"Lily's Room"

This is an article collection between June 2007 and December 2018. Sometimes I add some recent articles too.

Clarifying the issue of “Allah”

But this is nothing new to me. When I checked old newspapers published in Malaysia in the 1980s at the National Library (Perpustakaan Negara Malaysia), I could find the same message even from the Muslim authorities. (Lily)
Union of Catholic Asian News(http://www.ucanews.com)
KL archbishop says 'Allah' can still be used in Mass, Malay bibles
Ban on the word's usage only applies to the Catholic‘Herald', says Leow
The Malaysian Insider
27 January 2015
The Archbishop of Kuala Lumpur told Christians on Tuesday that the country’s “Allah” ban was only limited to a Catholic newsweekly and that the word can still be used in Malay bibles and during worship sessions.
While acknowledging that all legal means have been exhausted in the Church's battle to use "Allah" in the Herald publication, Archbishop Julian Leow said the Court of Appeal's ban on the use of the word was only limited to the newsweekly.
In a pastoral letter published on the Kuala Lumpur Archdiocese website, Leow said the "Allah" ban did not include a prohibition in the Bible or during Mass, worship and prayer sessions.
"The government has said that the decision of the Court of Appeal is only confined to the Herald's case.
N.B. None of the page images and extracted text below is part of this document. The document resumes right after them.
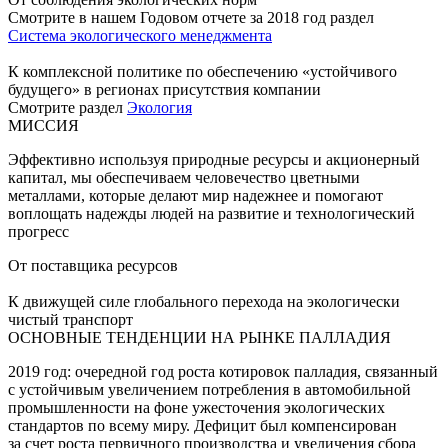
Смотрите в нашем Годовом отчете за 2018 год раздел
Система экологического менеджмента
К комплексной политике по обеспечению «устойчивого
будущего» в регионах присутствия компании
Смотрите раздел
Экология
МИССИЯ
Эффективно используя природные ресурсы и акционерный
капитал, мы обеспечиваем человечество цветными
металлами, которые делают мир надежнее и помогают
воплощать надежды людей на развитие и технологический
прогресс
От поставщика ресурсов
К движущей силе глобального перехода на экологически
чистый транспорт
ОСНОВНЫЕ ТЕНДЕНЦИИ НА РЫНКЕ ПАЛЛАДИЯ
2019 год: очередной год роста котировок палладия, связанный
с устойчивым увеличением потребления в автомобильной
промышленности на фоне ужесточения экологических
стандартов по всему миру. Дефицит был компенсирован
за счет роста первичного производства и увеличения сбора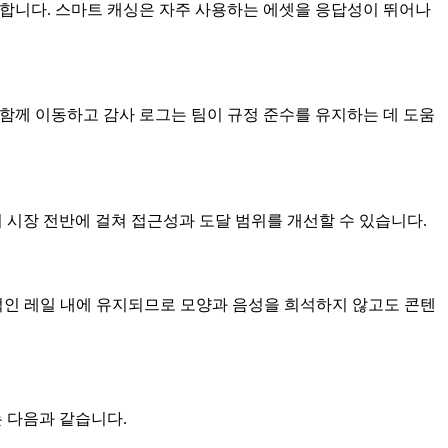
화합니다. 스마트 캐싱은 자주 사용하는 에셋을 응답성이 뛰어나
 함께 이동하고 감사 로그는 팀이 규정 준수를 유지하는 데 도움
 시장 전반에 걸쳐 접근성과 도달 범위를 개선할 수 있습니다.
창의적인 레일 내에 유지되므로 모양과 음성을 희석하지 않고도 콘텐
 다음과 같습니다.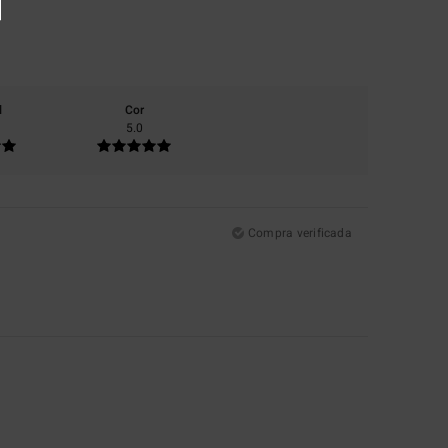
l
Cor
5.0
Compra verificada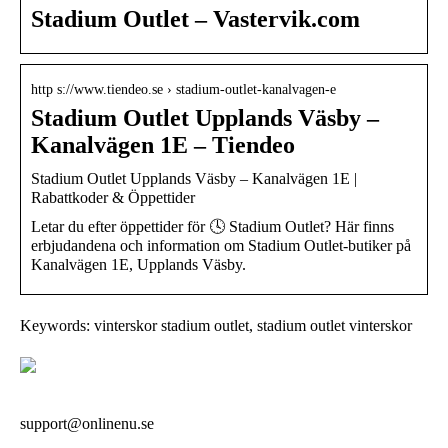
Stadium Outlet – Vastervik.com
http s://www.tiendeo.se › stadium-outlet-kanalvagen-e
Stadium Outlet Upplands Väsby –
Kanalvägen 1E – Tiendeo
Stadium Outlet Upplands Väsby – Kanalvägen 1E |
Rabattkoder & Öppettider
Letar du efter öppettider för 🕓 Stadium Outlet? Här finns
erbjudandena och information om Stadium Outlet-butiker på
Kanalvägen 1E, Upplands Väsby.
Keywords: vinterskor stadium outlet, stadium outlet vinterskor
support@onlinenu.se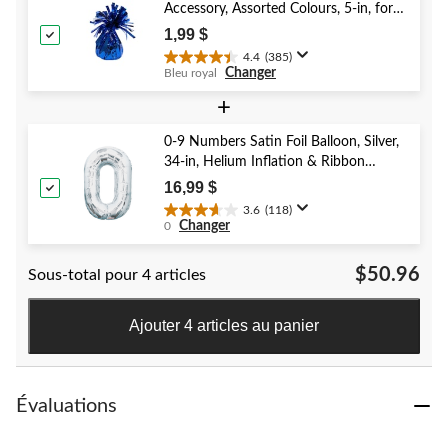
40
Accessory, Assorted Colours, 5-in, for
évaluations
Birthday/Anniversary/Graduation/New
1,99 $
Year's Eve
4.4
(385)
4.4
Changer
Bleu royal
étoile(s)
sur
+
5.
385
0-9 Numbers Satin Foil Balloon, Silver,
évaluations
34-in, Helium Inflation & Ribbon
Included for Birthday/Graduation/New
16,99 $
Year's Eve/Anniversary
3.6
(118)
3.6
Changer
0
étoile(s)
sur
$50.96
Sous-total pour 4 articles
5.
118
évaluations
Ajouter 4 articles au panier
Évaluations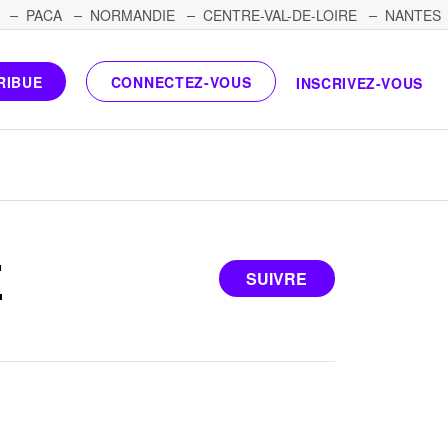
PACA
NORMANDIE
CENTRE-VAL-DE-LOIRE
NANTES
RIBUE
CONNECTEZ-VOUS
INSCRIVEZ-VOUS
E
SUIVRE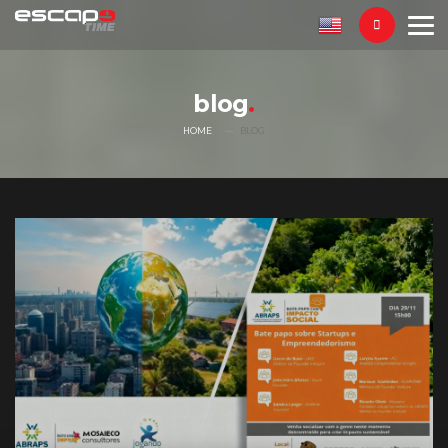
blog
HOME
BLOG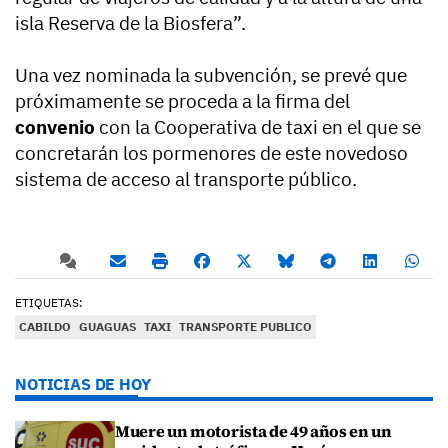
isla Reserva de la Biosfera”.
Una vez nominada la subvención, se prevé que
próximamente se proceda a la firma del
convenio
con la Cooperativa de taxi en el que se
concretarán los pormenores de este novedoso
sistema de acceso al transporte público.
ETIQUETAS:
CABILDO
GUAGUAS
TAXI
TRANSPORTE PUBLICO
NOTICIAS DE HOY
Muere un motorista de 49 años en un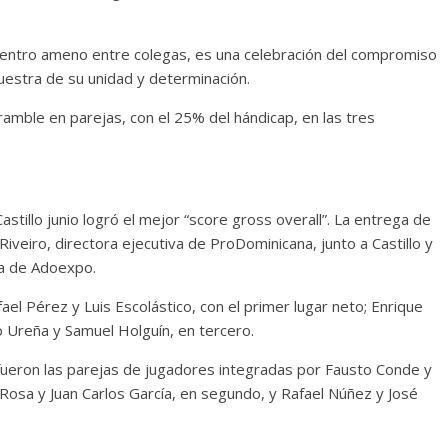
ncuentro ameno entre colegas, es una celebración del compromiso
uestra de su unidad y determinación.
cramble en parejas, con el 25% del hándicap, en las tres
Castillo junio logró el mejor “score gross overall”. La entrega de
Riveiro, directora ejecutiva de ProDominicana, junto a Castillo y
va de Adoexpo.
ael Pérez y Luis Escolástico, con el primer lugar neto; Enrique
o Ureña y Samuel Holguín, en tercero.
 fueron las parejas de jugadores integradas por Fausto Conde y
a Rosa y Juan Carlos García, en segundo, y Rafael Núñez y José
We shall take the government at its word," wrote Leow, who is also president of the Catholics Bishops' Conference of Malaysia.
He said that despite the uncertainty over the repercussions of the ban on the rights of minorities to practice their faith, Catholics were a people of “faith and hope”.
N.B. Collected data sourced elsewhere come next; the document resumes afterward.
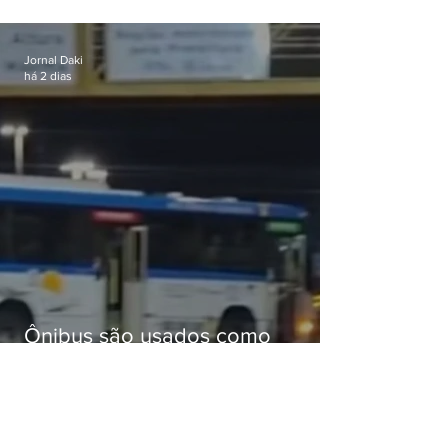
celular no Méier acumula 37
passagens
Jornal Daki
há 2 dias
Ônibus são usados como
barricadas durante operação na
Gardênia Azul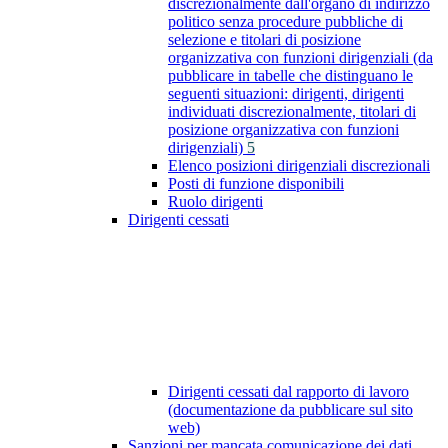
discrezionalmente dall'organo di indirizzo
politico senza procedure pubbliche di
selezione e titolari di posizione
organizzativa con funzioni dirigenziali (da
pubblicare in tabelle che distinguano le
seguenti situazioni: dirigenti, dirigenti
individuati discrezionalmente, titolari di
posizione organizzativa con funzioni
dirigenziali)
5
Elenco posizioni dirigenziali discrezionali
Posti di funzione disponibili
Ruolo dirigenti
Dirigenti cessati
Dirigenti cessati dal rapporto di lavoro
(documentazione da pubblicare sul sito
web)
Sanzioni per mancata comunicazione dei dati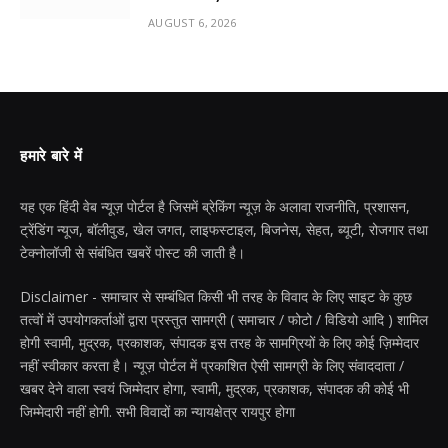
AUGUST 6, 2026
हमारे बारे में
यह एक हिंदी वेब न्यूज़ पोर्टल है जिसमें ब्रेकिंग न्यूज़ के अलावा राजनीति, प्रशासन,
ट्रेंडिंग न्यूज, बॉलीवुड, खेल जगत, लाइफस्टाइल, बिजनेस, सेहत, ब्यूटी, रोजगार तथा
टेक्नोलॉजी से संबंधित खबरें पोस्ट की जाती है।
Disclaimer - समाचार से सम्बंधित किसी भी तरह के विवाद के लिए साइट के कुछ
तत्वों में उपयोगकर्ताओं द्वारा प्रस्तुत सामग्री ( समाचार / फोटो / विडियो आदि ) शामिल
होगी स्वामी, मुद्रक, प्रकाशक, संपादक इस तरह के सामग्रियों के लिए कोई ज़िम्मेदार
नहीं स्वीकार करता है। न्यूज़ पोर्टल में प्रकाशित ऐसी सामग्री के लिए संवाददाता /
खबर देने वाला स्वयं जिम्मेदार होगा, स्वामी, मुद्रक, प्रकाशक, संपादक की कोई भी
जिम्मेदारी नहीं होगी. सभी विवादों का न्यायक्षेत्र रायपुर होगा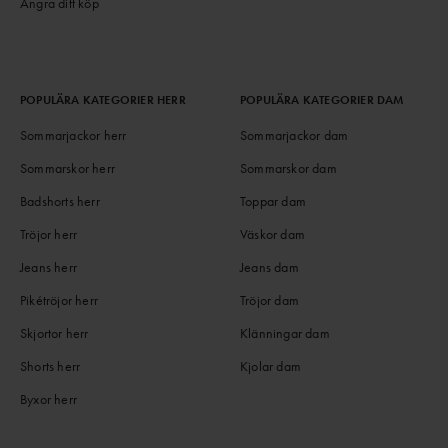
Ångra ditt köp
POPULÄRA KATEGORIER HERR
POPULÄRA KATEGORIER DAM
Sommarjackor herr
Sommarjackor dam
Sommarskor herr
Sommarskor dam
Badshorts herr
Toppar dam
Tröjor herr
Väskor dam
Jeans herr
Jeans dam
Pikétröjor herr
Tröjor dam
Skjortor herr
Klänningar dam
Shorts herr
Kjolar dam
Byxor herr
Leow added that there was a lot to be gained from the experience, and that Catholics needed to make a stand for justice and truth.
"We need to protect the rights of the minority and the voiceless,” he said. "We need to forgive and to reach out in love especially to those who misunderstand and are misinformed.”
Leow also thanked the team of lawyers for presenting the issues clearly and succinctly.
He said in his letter that the Church's journey began in 2008 when they were told they could not refer to God in the same way that the majority of Catholics in Malaysia had been doing for centuries.
Leow said the church mounted the challenge in court to exercise its constitutional right to manage its own religious affairs.
He added that they took the position that the Home Minister's restriction on the use of the word “Allah” in the Herald went against the Federal Constitution.
"From the beginning, it had been an uphill journey, fraught with many challenges and obstacles. Yet, our team persevered and we have now finished the race," he said.
A five-man panel headed by Tan Sri Abdull Hamid Embong delivered a unanimous decision last Wednesday to deny the Catholic Church's application for a review of the apex court's earlier ruling which did not grant it leave to appeal the ban on the use of the word "Allah" in the Herald.